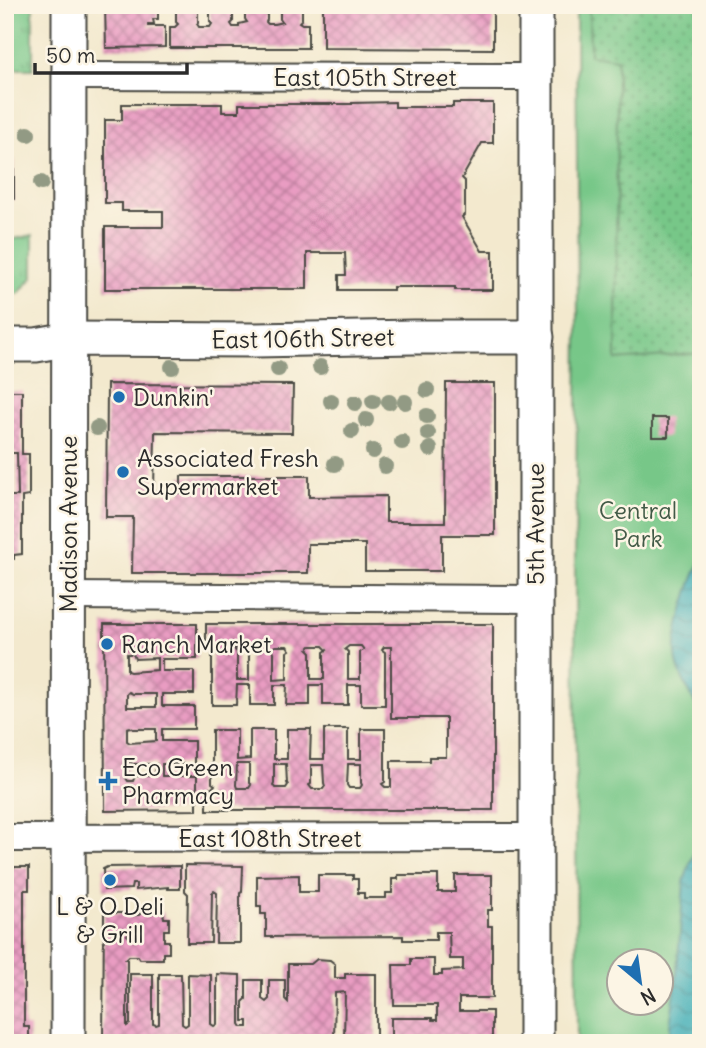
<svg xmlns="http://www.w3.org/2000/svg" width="706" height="1048" font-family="Delius,sans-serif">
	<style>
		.grass { fill: url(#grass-tufts); stroke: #51795a; stroke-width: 2 }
		.park { fill: #77c788; stroke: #51795a; stroke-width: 2; fill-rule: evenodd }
		.garden { fill: url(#garden-dots); stroke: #51795a; stroke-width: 2 }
		.water { fill: url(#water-waves); stroke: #336c70; stroke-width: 2 }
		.building { fill: url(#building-cross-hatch); fill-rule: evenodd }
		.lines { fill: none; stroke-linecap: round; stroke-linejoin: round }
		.minor-casing { stroke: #494843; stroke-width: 30 }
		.major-casing { stroke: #494843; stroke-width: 37 }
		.minor { stroke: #fff; stroke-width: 26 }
		.major { stroke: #fff; stroke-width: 33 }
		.tree { fill: #929a84 }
		.poi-dot { fill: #1f6fb2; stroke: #fcf5e5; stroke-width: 2.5 }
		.labels { text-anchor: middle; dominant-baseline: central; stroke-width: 5; stroke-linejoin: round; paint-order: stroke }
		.street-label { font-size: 24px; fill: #2b2b2b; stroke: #fcf5e5 }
		.poi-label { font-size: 24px; fill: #2b2b2b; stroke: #fcf5e5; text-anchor: start }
		.park-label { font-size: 24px; fill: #425a47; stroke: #fcf5e5 }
	</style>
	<defs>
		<pattern id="grass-tufts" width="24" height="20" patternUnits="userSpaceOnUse" patternTransform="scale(1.75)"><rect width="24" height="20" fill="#77c788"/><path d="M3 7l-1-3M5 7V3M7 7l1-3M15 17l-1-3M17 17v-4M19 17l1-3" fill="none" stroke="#62a26f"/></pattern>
		<pattern id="garden-dots" width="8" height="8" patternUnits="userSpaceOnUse" patternTransform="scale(1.75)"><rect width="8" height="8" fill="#77c788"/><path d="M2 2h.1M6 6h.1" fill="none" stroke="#62a26f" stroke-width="1.8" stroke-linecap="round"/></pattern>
		<pattern id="water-waves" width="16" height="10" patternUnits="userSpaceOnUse" patternTransform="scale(1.75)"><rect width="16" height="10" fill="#3bacb6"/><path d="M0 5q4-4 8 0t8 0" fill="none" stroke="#328c94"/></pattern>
		<pattern id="building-cross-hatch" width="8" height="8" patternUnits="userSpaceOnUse" patternTransform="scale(1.75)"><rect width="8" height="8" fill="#e99cc2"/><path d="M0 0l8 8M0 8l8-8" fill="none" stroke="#bd7f9e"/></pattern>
	</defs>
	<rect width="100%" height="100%" fill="#fcf5e5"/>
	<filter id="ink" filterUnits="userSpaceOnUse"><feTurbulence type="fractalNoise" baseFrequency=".0143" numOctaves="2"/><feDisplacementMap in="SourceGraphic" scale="14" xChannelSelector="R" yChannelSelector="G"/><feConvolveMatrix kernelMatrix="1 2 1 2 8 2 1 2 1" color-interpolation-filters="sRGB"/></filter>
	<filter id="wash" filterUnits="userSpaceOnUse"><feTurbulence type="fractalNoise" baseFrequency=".00686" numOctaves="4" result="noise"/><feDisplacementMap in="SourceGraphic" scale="28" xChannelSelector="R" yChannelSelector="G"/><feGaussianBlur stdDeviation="1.57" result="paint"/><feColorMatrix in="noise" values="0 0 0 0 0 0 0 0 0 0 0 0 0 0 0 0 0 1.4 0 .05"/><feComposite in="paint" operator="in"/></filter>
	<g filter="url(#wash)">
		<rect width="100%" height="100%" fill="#f3e9ce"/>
		<g class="grass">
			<polygon points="9,5 33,5 33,69 5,69 5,21 9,21"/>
			<polygon points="33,235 33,277 18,294 5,294 5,265 9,261 5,257 5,241"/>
		</g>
		<path class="park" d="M576,5H701V1043H577L575,565L578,329ZM618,960H660V1002H618Z"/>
		<polygon class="garden" points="589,5 701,5 701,352 692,354 616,360 617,59 590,55"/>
		<g class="water">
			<path d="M701,561V716C693,696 678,677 676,655C673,634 691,580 701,561Z"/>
			<polygon points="701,838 701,1043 670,1043 670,1024 676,984 684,882 690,863"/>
		</g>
		<g id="blocks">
			<g class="building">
				<rect x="5" y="5" width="4" height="16"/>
				<polygon points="105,5 153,5 153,7 158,7 158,19 153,19 154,24 148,24 148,26 165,26 165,47 106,48"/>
				<polygon points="176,5 198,5 198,23 197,24 199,27 210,27 212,24 210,22 210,5 233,5 233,22 231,24 233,27 239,27 239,24 247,22 245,19 245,5 267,5 267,20 266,22 268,24 274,24 282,22 280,19 280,5 302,5 302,19 299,22 302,24 308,24 308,48 170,48 170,27 175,27 178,24 176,22"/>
				<polygon points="323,5 493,5 493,49 323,48"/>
				<polygon points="395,102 395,107 453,107 453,103 493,103 493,143 482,143 462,178 465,181 465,214 462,217 482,251 493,251 493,290 455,290 455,287 393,287 393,290 339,290 339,275 346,275 345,253 307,253 307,289 105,289 105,227 163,227 163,211 122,211 122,203 105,203 105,120 122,120 122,104 222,104 222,112 239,112 239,104 352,104 352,103"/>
				<polygon points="5,159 14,159 14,199 5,208"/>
				<polygon points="446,383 495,383 495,535 442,535 442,571 365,571 365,544 308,544 308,573 132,573 133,517 106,517 107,384 293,385 292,433 155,432 154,493 181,493 181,476 309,476 309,497 386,496 386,522 445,522"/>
				<polygon points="5,391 22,391 22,454 29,454 29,496 22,497 22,554 14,555 14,559 5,559 5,496 18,496 17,453 5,453"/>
				<rect x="652" y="418" width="16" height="19"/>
				<path d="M104,624H197V659H162V671H194V694H162V706H194V729H162V741H194V764H162V776H197V810L105,811ZM127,654H133L135,659L157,658V670L130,672L127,671ZM129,692L133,694H156V707H127V694ZM130,727L133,729H156V741L130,743L127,741V728ZM130,762L133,764H156L155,776H135L133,781H128L126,778L127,764Z"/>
				<path d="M206,624H493V810H207V788H212L215,785L212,783V730H237V760L250,759V730H274V759H287V729H311L310,759H324V729H348V759H361V729H385V782L382,784L385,787H391V761H429V757H446V718H391V647H384L382,650L385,652V705H361V685H348V705H323V685H310V705H286L287,685H274V705H250V685H237L236,705H212V652L215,649L212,646H206ZM237,646H249L253,650L249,652V680H237V652L234,649ZM275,646H287L290,650L287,652V679L274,680V652L272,649ZM311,646H323L327,650L324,652V679H311V652L308,649ZM349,646H361L364,650L360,652V679H348V652L345,649ZM237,764H249V783L251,785L249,788H237L236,785ZM274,764H286L287,783L288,785L286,788H275L273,785L274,783ZM348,764H361V783L362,785L360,788H349L347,785ZM311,765H323L324,783L325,786L323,789H312L309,785L311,784Z"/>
				<polygon points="185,865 243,866 242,892 240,893 240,943 216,943 217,893 214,891 212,893 211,943 187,943 188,894 185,891"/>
				<polygon points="180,866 180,889 168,889 168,887 136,890 136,884 132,884 131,889 104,890 103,869 107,867"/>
				<polygon points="5,867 29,867 29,890 24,890 24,1027 29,1027 29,1043 5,1043"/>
				<polygon points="299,875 299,892 318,892 318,875 353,875 353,879 358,879 358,893 364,893 364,898 386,898 386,893 392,893 392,879 398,879 398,875 438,875 438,892 455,892 455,875 492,875 492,910 488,910 488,926 492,926 492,998 459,998 459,1011 492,1011 492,1043 391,1043 391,1018 432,1018 432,1020 437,1020 437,1005 394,1005 393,965 411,965 411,959 434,959 434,975 442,975 442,971 463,970 463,959 450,959 449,932 436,932 436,940 403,940 403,936 266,937 266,914 261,914 261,906 257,906 257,876"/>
				<path d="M163,912L164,918H169V930H164V941H169V953H163V959H140L138,956H129L126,959H127V1026L130,1024V974H153V1024L156,1025L159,1024V974H181L182,1024L185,1026L188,1024V974L211,975V1024L214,1026L217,1024V974L240,975V1024L242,1027H248V1021H243V1002L246,999V980H262V999L266,1002L269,999V980H285V999L288,1002V964H311L317,959L330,960L335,964V978H345V974H376V1043H103L104,913H127L129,915H139L141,913ZM130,933H139L141,936L139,938H130L127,935ZM345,992L344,1039H334L335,993Z"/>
			</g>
		</g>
	</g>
	<g filter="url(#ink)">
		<use href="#blocks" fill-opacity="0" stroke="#494843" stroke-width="2"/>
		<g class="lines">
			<g class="minor-casing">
				<g id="minor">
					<polyline points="69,76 536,77"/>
					<polyline points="68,596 535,599"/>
					<polyline points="5,838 536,837"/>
				</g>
			</g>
			<g class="major-casing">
				<g id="major">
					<polyline points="5,345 36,345 69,339 256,340 413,337 537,337"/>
					<polyline points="68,1043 69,5"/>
					<polyline points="536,1043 536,5"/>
				</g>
			</g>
			<use href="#minor" class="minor"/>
			<use href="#major" class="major"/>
		</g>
		<g class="tree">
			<circle cx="28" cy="134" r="8"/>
			<circle cx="41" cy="183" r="8"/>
			<circle cx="172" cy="367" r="8"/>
			<circle cx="320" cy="367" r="8"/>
			<circle cx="278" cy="369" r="8"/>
			<circle cx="427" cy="390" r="8"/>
			<circle cx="331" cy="401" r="8"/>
			<circle cx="373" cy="401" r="8"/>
			<circle cx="389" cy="402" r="8"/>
			<circle cx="405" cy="402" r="8"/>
			<circle cx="355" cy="403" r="8"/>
			<circle cx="427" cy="416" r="8"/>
			<circle cx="366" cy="420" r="8"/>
			<circle cx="97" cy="428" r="8"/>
			<circle cx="352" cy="431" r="8"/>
			<circle cx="428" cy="433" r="8"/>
			<circle cx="402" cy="442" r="8"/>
			<circle cx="430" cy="449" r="8"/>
			<circle cx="373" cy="451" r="8"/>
			<circle cx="335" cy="464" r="8"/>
			<circle cx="385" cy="466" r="8"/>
		</g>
	</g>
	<g class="poi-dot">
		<circle cx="119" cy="397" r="7"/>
		<circle cx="123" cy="472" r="7"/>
		<circle cx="107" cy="644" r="7"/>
		<path d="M104.5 770.5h7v7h7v7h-7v7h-7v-7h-7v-7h7z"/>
		<circle cx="110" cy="880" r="7"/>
	</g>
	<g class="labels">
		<g class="street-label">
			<text x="365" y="77">East 105th Street</text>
			<text transform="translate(303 338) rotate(-1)">East 106th Street</text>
			<text transform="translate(68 524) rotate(-90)">Madison Avenue</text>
			<text transform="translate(535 524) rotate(-90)">5th Avenue</text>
			<text x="270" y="838">East 108th Street</text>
		</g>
		<g class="poi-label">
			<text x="133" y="397">Dunkin'</text>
			<text x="137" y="458">Associated Fresh<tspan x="137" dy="28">Supermarket</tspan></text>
			<text x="121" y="644">Ranch Market</text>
			<text x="122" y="767">Eco Green<tspan x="122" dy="28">Pharmacy</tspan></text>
			<text x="110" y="906" text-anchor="middle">L &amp; O Deli<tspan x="110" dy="28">&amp; Grill</tspan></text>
		</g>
		<g class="park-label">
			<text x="638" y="510">Central<tspan x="638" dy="28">Park</tspan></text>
		</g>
	</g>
	<rect width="706" height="1048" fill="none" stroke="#fcf5e5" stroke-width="28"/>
	<g transform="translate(640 982) rotate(151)"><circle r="33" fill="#fcf5e5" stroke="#a8a49b" stroke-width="2"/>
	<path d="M0-5L12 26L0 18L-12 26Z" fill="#1f6fb2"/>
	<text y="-10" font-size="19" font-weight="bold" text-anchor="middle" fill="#2b2b2b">N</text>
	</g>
	<path d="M35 63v10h152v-10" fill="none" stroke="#2b2b2b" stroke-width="3.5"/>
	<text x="46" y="63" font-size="21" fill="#2b2b2b" stroke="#fcf5e5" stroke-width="5" paint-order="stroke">50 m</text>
</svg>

• • •

### WHAT IS EXPECTED
Among the lines of the records, copy out each one that contains the word "wash".

### ANSWER SPACE
	<filter id="wash" filterUnits="userSpaceOnUse"><feTurbulence type="fractalNoise" baseFrequency=".00686" numOctaves="4" result="noise"/><feDisplacementMap in="SourceGraphic" scale="28" xChannelSelector="R" yChannelSelector="G"/><feGaussianBlur stdDeviation="1.57" result="paint"/><feColorMatrix in="noise" values="0 0 0 0 0 0 0 0 0 0 0 0 0 0 0 0 0 1.4 0 .05"/><feComposite in="paint" operator="in"/></filter>
	<g filter="url(#wash)">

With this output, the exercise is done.